■ **Objective**: Can you copy the data below line for line, leaving every character unchanged?

— BEGIN Data in this exercise —

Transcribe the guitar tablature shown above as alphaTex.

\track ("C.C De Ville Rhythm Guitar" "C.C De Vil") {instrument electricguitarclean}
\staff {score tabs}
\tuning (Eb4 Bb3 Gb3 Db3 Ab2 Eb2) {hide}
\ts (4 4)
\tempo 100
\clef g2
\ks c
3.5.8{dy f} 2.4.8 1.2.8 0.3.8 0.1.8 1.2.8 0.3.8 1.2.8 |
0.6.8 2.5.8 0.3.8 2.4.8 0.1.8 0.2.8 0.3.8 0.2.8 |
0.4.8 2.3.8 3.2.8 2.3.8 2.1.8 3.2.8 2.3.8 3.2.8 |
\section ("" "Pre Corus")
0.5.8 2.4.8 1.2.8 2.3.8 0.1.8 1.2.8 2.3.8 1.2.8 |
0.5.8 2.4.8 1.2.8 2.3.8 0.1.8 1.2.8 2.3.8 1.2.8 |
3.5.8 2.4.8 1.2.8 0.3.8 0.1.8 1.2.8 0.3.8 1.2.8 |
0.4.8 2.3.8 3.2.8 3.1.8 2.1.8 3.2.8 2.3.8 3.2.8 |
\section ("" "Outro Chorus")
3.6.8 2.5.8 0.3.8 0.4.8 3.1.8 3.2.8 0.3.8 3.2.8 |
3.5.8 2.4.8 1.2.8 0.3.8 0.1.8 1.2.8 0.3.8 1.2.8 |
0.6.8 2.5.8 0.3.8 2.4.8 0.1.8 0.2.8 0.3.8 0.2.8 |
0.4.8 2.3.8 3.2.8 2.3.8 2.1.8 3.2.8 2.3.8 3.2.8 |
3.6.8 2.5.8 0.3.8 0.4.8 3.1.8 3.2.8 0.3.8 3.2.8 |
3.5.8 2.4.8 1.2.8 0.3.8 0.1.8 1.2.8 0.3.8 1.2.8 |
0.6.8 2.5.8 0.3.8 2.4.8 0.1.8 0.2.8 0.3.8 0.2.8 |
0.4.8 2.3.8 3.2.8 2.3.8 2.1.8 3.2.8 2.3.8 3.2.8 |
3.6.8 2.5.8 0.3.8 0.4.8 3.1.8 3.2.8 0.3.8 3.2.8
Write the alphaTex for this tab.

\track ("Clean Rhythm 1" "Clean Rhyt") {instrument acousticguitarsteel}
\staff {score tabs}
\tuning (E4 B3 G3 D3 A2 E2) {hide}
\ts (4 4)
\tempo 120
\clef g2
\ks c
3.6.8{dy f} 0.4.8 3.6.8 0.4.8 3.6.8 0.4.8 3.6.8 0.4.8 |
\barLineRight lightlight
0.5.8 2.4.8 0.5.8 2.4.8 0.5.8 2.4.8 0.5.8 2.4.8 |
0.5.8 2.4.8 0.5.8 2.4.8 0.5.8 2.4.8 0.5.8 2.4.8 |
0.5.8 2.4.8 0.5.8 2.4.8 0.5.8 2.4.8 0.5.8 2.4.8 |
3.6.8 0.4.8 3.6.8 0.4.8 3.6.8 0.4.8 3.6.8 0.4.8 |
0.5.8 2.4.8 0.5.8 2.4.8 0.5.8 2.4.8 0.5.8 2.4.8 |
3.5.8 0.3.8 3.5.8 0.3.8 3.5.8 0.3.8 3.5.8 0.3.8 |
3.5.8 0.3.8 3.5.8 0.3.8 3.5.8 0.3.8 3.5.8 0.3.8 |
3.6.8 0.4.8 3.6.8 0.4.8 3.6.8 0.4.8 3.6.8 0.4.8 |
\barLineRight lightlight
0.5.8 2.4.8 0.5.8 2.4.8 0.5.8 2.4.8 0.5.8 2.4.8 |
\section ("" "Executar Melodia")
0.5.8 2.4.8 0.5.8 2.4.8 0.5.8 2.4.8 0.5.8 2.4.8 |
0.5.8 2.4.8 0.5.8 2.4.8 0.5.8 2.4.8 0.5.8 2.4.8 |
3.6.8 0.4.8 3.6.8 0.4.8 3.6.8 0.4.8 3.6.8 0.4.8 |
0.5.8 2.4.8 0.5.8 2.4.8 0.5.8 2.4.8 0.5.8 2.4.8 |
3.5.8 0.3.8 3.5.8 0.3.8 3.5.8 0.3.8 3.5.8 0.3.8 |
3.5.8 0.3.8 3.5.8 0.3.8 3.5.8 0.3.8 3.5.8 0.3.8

— END Data in this exercise —

■ **Finished task**:
Transcribe the guitar tablature shown above as alphaTex.

\track ("C.C De Ville Rhythm Guitar" "C.C De Vil") {instrument electricguitarclean}
\staff {score tabs}
\tuning (Eb4 Bb3 Gb3 Db3 Ab2 Eb2) {hide}
\ts (4 4)
\tempo 100
\clef g2
\ks c
3.5.8{dy f} 2.4.8 1.2.8 0.3.8 0.1.8 1.2.8 0.3.8 1.2.8 |
0.6.8 2.5.8 0.3.8 2.4.8 0.1.8 0.2.8 0.3.8 0.2.8 |
0.4.8 2.3.8 3.2.8 2.3.8 2.1.8 3.2.8 2.3.8 3.2.8 |
\section ("" "Pre Corus")
0.5.8 2.4.8 1.2.8 2.3.8 0.1.8 1.2.8 2.3.8 1.2.8 |
0.5.8 2.4.8 1.2.8 2.3.8 0.1.8 1.2.8 2.3.8 1.2.8 |
3.5.8 2.4.8 1.2.8 0.3.8 0.1.8 1.2.8 0.3.8 1.2.8 |
0.4.8 2.3.8 3.2.8 3.1.8 2.1.8 3.2.8 2.3.8 3.2.8 |
\section ("" "Outro Chorus")
3.6.8 2.5.8 0.3.8 0.4.8 3.1.8 3.2.8 0.3.8 3.2.8 |
3.5.8 2.4.8 1.2.8 0.3.8 0.1.8 1.2.8 0.3.8 1.2.8 |
0.6.8 2.5.8 0.3.8 2.4.8 0.1.8 0.2.8 0.3.8 0.2.8 |
0.4.8 2.3.8 3.2.8 2.3.8 2.1.8 3.2.8 2.3.8 3.2.8 |
3.6.8 2.5.8 0.3.8 0.4.8 3.1.8 3.2.8 0.3.8 3.2.8 |
3.5.8 2.4.8 1.2.8 0.3.8 0.1.8 1.2.8 0.3.8 1.2.8 |
0.6.8 2.5.8 0.3.8 2.4.8 0.1.8 0.2.8 0.3.8 0.2.8 |
0.4.8 2.3.8 3.2.8 2.3.8 2.1.8 3.2.8 2.3.8 3.2.8 |
3.6.8 2.5.8 0.3.8 0.4.8 3.1.8 3.2.8 0.3.8 3.2.8
Write the alphaTex for this tab.

\track ("Clean Rhythm 1" "Clean Rhyt") {instrument acousticguitarsteel}
\staff {score tabs}
\tuning (E4 B3 G3 D3 A2 E2) {hide}
\ts (4 4)
\tempo 120
\clef g2
\ks c
3.6.8{dy f} 0.4.8 3.6.8 0.4.8 3.6.8 0.4.8 3.6.8 0.4.8 |
\barLineRight lightlight
0.5.8 2.4.8 0.5.8 2.4.8 0.5.8 2.4.8 0.5.8 2.4.8 |
0.5.8 2.4.8 0.5.8 2.4.8 0.5.8 2.4.8 0.5.8 2.4.8 |
0.5.8 2.4.8 0.5.8 2.4.8 0.5.8 2.4.8 0.5.8 2.4.8 |
3.6.8 0.4.8 3.6.8 0.4.8 3.6.8 0.4.8 3.6.8 0.4.8 |
0.5.8 2.4.8 0.5.8 2.4.8 0.5.8 2.4.8 0.5.8 2.4.8 |
3.5.8 0.3.8 3.5.8 0.3.8 3.5.8 0.3.8 3.5.8 0.3.8 |
3.5.8 0.3.8 3.5.8 0.3.8 3.5.8 0.3.8 3.5.8 0.3.8 |
3.6.8 0.4.8 3.6.8 0.4.8 3.6.8 0.4.8 3.6.8 0.4.8 |
\barLineRight lightlight
0.5.8 2.4.8 0.5.8 2.4.8 0.5.8 2.4.8 0.5.8 2.4.8 |
\section ("" "Executar Melodia")
0.5.8 2.4.8 0.5.8 2.4.8 0.5.8 2.4.8 0.5.8 2.4.8 |
0.5.8 2.4.8 0.5.8 2.4.8 0.5.8 2.4.8 0.5.8 2.4.8 |
3.6.8 0.4.8 3.6.8 0.4.8 3.6.8 0.4.8 3.6.8 0.4.8 |
0.5.8 2.4.8 0.5.8 2.4.8 0.5.8 2.4.8 0.5.8 2.4.8 |
3.5.8 0.3.8 3.5.8 0.3.8 3.5.8 0.3.8 3.5.8 0.3.8 |
3.5.8 0.3.8 3.5.8 0.3.8 3.5.8 0.3.8 3.5.8 0.3.8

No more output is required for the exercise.